Anyway, the spoiler alert is for people who might think it a good idea to follow our lead. Without going into details, you must realise that Hamlet ends really, really badly, worse even than you would expect a Shakespearian Tragedy to end. Don’t start it unless you think you’re hard enough.

My other lockdown reading has been mainly confined to the third part of Hilary Mantel’s fictional trilogy on the life of Thomas Cromwell, The Mirror and the Light, which, at 882 pages, doesn’t leave much time for anything else.

The first two  books in the trilogy each won the Man Booker Prize, although I think Mantel’s bigger achievement is that now, when you hear the name Cromwell, you’re quite likely to think of Thomas rather than the previously much-more-famous Oliver.

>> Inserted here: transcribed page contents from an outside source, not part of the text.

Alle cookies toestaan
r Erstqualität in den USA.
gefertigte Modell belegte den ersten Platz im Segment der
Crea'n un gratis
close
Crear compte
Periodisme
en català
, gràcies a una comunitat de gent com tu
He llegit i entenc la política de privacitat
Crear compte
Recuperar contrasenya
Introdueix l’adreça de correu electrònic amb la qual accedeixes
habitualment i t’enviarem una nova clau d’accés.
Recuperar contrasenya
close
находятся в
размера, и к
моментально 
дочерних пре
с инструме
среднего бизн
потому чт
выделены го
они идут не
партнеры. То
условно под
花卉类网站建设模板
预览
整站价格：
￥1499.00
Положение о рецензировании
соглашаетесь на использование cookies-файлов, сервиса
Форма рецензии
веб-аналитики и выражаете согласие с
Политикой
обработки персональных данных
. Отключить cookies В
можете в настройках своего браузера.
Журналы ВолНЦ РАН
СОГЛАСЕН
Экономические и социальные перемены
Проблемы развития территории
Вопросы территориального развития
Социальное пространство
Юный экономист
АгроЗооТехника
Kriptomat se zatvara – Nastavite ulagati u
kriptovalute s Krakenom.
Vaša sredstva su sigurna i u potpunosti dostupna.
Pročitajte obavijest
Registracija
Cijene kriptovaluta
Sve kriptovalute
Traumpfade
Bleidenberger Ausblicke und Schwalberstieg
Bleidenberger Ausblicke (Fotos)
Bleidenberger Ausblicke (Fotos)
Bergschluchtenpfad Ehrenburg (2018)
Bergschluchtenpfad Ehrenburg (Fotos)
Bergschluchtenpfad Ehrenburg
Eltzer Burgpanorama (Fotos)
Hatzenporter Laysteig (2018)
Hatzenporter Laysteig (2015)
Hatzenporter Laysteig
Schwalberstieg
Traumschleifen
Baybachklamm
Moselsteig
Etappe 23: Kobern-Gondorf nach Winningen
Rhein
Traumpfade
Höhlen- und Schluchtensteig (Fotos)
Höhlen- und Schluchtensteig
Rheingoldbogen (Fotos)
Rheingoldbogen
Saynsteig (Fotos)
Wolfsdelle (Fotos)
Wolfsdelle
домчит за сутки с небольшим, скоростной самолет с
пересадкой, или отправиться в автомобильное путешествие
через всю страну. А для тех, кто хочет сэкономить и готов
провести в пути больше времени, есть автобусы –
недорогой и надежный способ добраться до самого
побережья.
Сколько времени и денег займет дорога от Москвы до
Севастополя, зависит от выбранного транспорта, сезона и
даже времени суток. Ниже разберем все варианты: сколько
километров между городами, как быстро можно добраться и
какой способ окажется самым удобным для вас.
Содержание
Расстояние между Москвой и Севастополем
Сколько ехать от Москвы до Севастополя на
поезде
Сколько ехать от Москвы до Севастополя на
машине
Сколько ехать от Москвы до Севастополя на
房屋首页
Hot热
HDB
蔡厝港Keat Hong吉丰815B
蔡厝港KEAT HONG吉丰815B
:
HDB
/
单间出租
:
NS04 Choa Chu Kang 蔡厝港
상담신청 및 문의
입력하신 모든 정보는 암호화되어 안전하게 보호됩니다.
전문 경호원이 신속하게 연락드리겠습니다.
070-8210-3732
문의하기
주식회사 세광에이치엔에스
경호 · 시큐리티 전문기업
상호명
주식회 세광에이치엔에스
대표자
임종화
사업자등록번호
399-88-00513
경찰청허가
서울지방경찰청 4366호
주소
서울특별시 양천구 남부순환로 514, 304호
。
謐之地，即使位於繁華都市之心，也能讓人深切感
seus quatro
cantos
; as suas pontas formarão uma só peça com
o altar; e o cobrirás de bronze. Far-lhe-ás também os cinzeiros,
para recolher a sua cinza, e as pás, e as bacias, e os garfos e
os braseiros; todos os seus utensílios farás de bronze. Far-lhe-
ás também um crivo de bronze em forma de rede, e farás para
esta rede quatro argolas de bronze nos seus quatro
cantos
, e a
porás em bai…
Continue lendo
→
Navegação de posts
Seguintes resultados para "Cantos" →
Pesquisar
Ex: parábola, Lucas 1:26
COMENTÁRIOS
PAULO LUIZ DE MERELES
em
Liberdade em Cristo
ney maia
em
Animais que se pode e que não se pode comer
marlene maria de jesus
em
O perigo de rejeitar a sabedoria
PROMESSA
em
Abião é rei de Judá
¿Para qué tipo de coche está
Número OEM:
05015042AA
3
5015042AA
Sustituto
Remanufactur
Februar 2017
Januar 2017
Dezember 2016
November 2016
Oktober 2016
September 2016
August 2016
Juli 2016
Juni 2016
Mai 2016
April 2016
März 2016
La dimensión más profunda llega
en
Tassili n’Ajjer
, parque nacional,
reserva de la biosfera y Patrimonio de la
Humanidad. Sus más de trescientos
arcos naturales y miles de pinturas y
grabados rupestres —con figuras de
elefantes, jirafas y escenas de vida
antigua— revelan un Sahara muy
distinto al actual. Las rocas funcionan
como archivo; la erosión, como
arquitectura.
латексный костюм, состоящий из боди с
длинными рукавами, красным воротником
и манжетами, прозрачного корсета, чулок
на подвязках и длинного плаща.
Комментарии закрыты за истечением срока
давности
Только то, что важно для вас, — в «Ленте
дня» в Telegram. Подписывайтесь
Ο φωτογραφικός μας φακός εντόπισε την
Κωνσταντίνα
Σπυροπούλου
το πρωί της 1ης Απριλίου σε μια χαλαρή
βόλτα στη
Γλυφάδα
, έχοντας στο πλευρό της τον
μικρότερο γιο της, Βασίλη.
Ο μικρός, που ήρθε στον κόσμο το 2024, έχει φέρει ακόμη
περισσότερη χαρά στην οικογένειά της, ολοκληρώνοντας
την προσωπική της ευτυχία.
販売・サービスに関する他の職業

Thomas Cromwell deserves the promotion because he was a self-made administrative genius who had a huge hand in shaping the modern English state. You cheer him on throughout the Mantel trilogy, because he is a blacksmith’s son who outwits the richest and oldest families in the land – something you appreciate particularly when you find yourself ruled by old Etonians.

Unfortunately, his fate was largely in the hands of Henry VIII, so it doesn’t need a spoiler alert to tell you that he ended up in a very similar place to Prince Hamlet, or, even more so, Anne Boleyn.

Another book I’ve read during lockdown is Agatha Christie’s The Murder of Roger Ackroyd, which obviously doesn’t end well for Roger Ackroyd, although there is a lot of deductive fun to be had along the way.

It ends with a very fine twist that makes you want to stand up and clap, like you’re applauding key workers, although, when you think about it more closely, the plot doesn’t make much more sense than Dan Brown’s The Da Vinci Code.

In both cases the authors’ achievement is to keep you reading, even when your better judgment tells you would be better off planting seeds or clearing the shed.